### Task list
1 > Write out the passage from the Jazz Age novel page word for word. Begin at the words "Bootleggers, Al Capone, bathtub" and stop after "its crushing climax.".
2 > Continue the page about Don Swaim's Jazz Age novel, picking up right after its final sentence.

Bootleggers, Al Capone, bathtub gin, speakeasies, the Klan, mah-jongg, the Lindy, flagpole sitting, rumble seats, silent movies, and flappers. A fictive frolic through the Roaring Twenties as seen through the eyes of a young undercover reporter mentored by the era’s key intellectual, H.L. Mencken, who unleashes his cynicism in all its vitriol. Clarence Darrow, Zora Neale Hurston, Countee Cullen, George Gershwin, Aimee Semple McPherson, Fats Waller, and F. Scott Fitzgerald do their part in the story as the Jazz Age reaches its crushing climax.
Jitterbuggin’ with the A Jazz Age Epic “...is a triumph on every level. Don Swaim leads us through some of the most vivid events of the 1920s—from Al Capone’s stranglehold on Chicago to murders in Hollywood to the stock market crash—in a narrative that is as vibrant and rollicking as the decade he is portraying. And throughout, we are regaled by H. L. Mencken’s nose-thumbing of politics, religion, and American culture in general. If you can only read one novel about the Roaring Twenties, this should be it.” —S. T. Joshi, leading authority on H. P. Lovecraft, Ambrose Bierce, and H. L. Mencken, and winner of the World Fantasy, Bram Stoker, British Fantasy awards
Great wit, clever prose, and an exhilarating story that, sadly, also displays the outrage of racism. Easy to lose oneself in the language, the humor, and the lore, and the real people who lived it. The wild, audacious events that populate this love letter to a courageous time and place in history are price-less. —Chris Bauer, author of the Maximum Risk series, the Blessid Trauma Crime Scene Cleaners series, and the Counsel Fungo series
Jitterbuggin’ with the Renaissance has all the hallmarks of a Don Swaim perfectly drawn characters who insert themselves in absurd situations at their own peril, explorations of mostly forgotten historical events and figures well worth revisiting, and gorgeous writing that compels the reader to turn the page as quickly as he can. —William J. Donahue, author of Only Monsters Remain
Don Swaim is a writer, novelist, journalist, and winner of the 2011 Pearl S. Buck short story prize. His novel, The H.L. Mencken Murder Case (St. Martin's Press), was republished as a trade paperback under the Authors Guild's Back in Print program. Born in Kansas and educated in Ohio, his daily feature "Book Beat" was broadcast on major radio stations through the CBS Radio Stations News Service, and can be heard on the Internet at Wired for Books and at Book Beat:The Podcast. After a career at CBS in New York and Baltimore, Swaim founded the Bucks County Writers Workshop in Pennsylvania. He edits the web's definitive Ambrose Bierce Site. His fiction and articles have been published in small magazines and on the web.

### Data
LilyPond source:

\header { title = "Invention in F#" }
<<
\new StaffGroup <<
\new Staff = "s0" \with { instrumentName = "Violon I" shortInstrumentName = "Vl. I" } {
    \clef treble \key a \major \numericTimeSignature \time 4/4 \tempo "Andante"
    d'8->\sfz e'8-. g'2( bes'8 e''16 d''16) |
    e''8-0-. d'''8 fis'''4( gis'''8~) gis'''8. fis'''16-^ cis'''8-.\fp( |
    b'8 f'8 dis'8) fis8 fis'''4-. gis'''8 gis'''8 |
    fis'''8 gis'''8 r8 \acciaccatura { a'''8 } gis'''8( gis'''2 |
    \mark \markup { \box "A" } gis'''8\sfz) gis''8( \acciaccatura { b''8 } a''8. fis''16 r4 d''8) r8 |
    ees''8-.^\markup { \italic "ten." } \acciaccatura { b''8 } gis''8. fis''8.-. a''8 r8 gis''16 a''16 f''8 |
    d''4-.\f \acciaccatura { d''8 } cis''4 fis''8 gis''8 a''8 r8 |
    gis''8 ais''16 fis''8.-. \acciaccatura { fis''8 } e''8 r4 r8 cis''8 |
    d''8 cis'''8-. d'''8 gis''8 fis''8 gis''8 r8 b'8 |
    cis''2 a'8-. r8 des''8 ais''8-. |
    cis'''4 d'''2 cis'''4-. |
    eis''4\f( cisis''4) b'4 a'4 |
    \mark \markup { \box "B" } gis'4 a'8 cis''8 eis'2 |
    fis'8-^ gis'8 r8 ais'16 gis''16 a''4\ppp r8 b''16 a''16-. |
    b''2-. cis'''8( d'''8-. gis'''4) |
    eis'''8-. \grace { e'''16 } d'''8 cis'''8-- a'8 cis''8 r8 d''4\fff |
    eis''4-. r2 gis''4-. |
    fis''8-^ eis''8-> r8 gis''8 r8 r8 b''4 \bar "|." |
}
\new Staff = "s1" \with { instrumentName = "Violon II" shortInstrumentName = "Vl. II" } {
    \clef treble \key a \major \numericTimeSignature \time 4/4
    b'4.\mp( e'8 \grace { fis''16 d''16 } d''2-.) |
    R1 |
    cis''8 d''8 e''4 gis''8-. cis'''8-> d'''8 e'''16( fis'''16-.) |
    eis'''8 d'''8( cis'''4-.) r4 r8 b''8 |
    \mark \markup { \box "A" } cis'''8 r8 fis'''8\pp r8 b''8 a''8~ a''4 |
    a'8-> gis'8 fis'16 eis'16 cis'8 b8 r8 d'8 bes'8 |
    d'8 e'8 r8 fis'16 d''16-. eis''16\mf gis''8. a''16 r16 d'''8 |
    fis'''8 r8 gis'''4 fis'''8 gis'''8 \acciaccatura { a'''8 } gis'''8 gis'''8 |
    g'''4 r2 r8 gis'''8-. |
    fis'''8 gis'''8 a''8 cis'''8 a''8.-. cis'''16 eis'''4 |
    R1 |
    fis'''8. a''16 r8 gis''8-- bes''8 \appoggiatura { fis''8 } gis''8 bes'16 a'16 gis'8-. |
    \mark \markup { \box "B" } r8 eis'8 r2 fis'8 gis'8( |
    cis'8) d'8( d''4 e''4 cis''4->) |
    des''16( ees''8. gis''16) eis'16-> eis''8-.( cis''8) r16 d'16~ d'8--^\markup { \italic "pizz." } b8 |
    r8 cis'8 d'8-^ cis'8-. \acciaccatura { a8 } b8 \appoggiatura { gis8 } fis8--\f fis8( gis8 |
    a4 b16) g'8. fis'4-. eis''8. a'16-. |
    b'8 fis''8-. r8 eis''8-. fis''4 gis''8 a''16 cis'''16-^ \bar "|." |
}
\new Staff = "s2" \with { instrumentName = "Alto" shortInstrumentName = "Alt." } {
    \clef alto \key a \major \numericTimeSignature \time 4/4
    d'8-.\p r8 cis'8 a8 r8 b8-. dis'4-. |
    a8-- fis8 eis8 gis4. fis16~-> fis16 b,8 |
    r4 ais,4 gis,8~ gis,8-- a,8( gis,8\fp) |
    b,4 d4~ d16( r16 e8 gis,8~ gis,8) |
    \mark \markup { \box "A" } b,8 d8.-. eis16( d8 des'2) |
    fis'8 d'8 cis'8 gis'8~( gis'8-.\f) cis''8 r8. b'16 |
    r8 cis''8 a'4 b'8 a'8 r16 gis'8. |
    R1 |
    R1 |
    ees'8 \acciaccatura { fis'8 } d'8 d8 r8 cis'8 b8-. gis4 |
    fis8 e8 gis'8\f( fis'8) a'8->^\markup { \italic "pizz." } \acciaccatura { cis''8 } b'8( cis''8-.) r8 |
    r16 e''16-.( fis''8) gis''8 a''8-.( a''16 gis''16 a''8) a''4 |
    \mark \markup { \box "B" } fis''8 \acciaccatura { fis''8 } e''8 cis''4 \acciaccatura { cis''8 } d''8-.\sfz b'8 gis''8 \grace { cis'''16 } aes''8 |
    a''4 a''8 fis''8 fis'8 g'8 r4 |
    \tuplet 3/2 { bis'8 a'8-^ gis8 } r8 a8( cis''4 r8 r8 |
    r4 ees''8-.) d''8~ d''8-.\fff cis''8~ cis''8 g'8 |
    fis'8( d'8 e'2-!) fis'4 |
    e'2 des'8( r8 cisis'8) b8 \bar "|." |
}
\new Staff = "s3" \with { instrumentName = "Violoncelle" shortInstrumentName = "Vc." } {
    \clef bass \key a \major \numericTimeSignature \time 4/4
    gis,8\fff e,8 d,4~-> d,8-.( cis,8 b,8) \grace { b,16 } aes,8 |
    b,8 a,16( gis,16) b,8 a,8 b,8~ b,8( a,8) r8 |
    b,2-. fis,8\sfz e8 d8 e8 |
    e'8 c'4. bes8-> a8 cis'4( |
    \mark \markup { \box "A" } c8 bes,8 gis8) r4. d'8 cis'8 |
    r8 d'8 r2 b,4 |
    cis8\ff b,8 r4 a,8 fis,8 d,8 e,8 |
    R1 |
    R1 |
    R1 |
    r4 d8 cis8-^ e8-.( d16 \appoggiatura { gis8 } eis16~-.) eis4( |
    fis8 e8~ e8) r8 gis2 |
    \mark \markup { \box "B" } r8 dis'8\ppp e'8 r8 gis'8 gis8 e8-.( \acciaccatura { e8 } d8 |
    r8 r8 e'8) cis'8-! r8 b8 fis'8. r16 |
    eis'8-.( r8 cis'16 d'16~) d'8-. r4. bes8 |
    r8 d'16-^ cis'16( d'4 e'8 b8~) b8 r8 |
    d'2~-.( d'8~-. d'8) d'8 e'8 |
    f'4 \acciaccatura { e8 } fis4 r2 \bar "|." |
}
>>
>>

### Responses to the exercise
1 >
Bootleggers, Al Capone, bathtub gin, speakeasies, the Klan, mah-jongg, the Lindy, flagpole sitting, rumble seats, silent movies, and flappers. A fictive frolic through the Roaring Twenties as seen through the eyes of a young undercover reporter mentored by the era’s key intellectual, H.L. Mencken, who unleashes his cynicism in all its vitriol. Clarence Darrow, Zora Neale Hurston, Countee Cullen, George Gershwin, Aimee Semple McPherson, Fats Waller, and F. Scott Fitzgerald do their part in the story as the Jazz Age reaches its crushing climax.

2 >
Everything I read from this author is uniformly fantastic. Know how when you read a book so beautiful and insightful and you wonder, "How did he/she pull that off?" That's this book ... and pretty much everything else I've read from this author. I honestly never thought I would want to read a novel about the Roaring Twenties, and that's the amazing thing about what Don Swaim does: He creates characters so realistic you can practically see and touch them, and then wraps the story around their adventures and perils. Can't wait to see what he does next.
Incredible prose, such clever dialogue, and some disconcerting circumstances for a young writer trying to navigate a world not enamored with his existence because of the mores of the day. Characters of all makes, shapes, sizes, genders, race, and musical proclivities populate this very creative story. A keeper.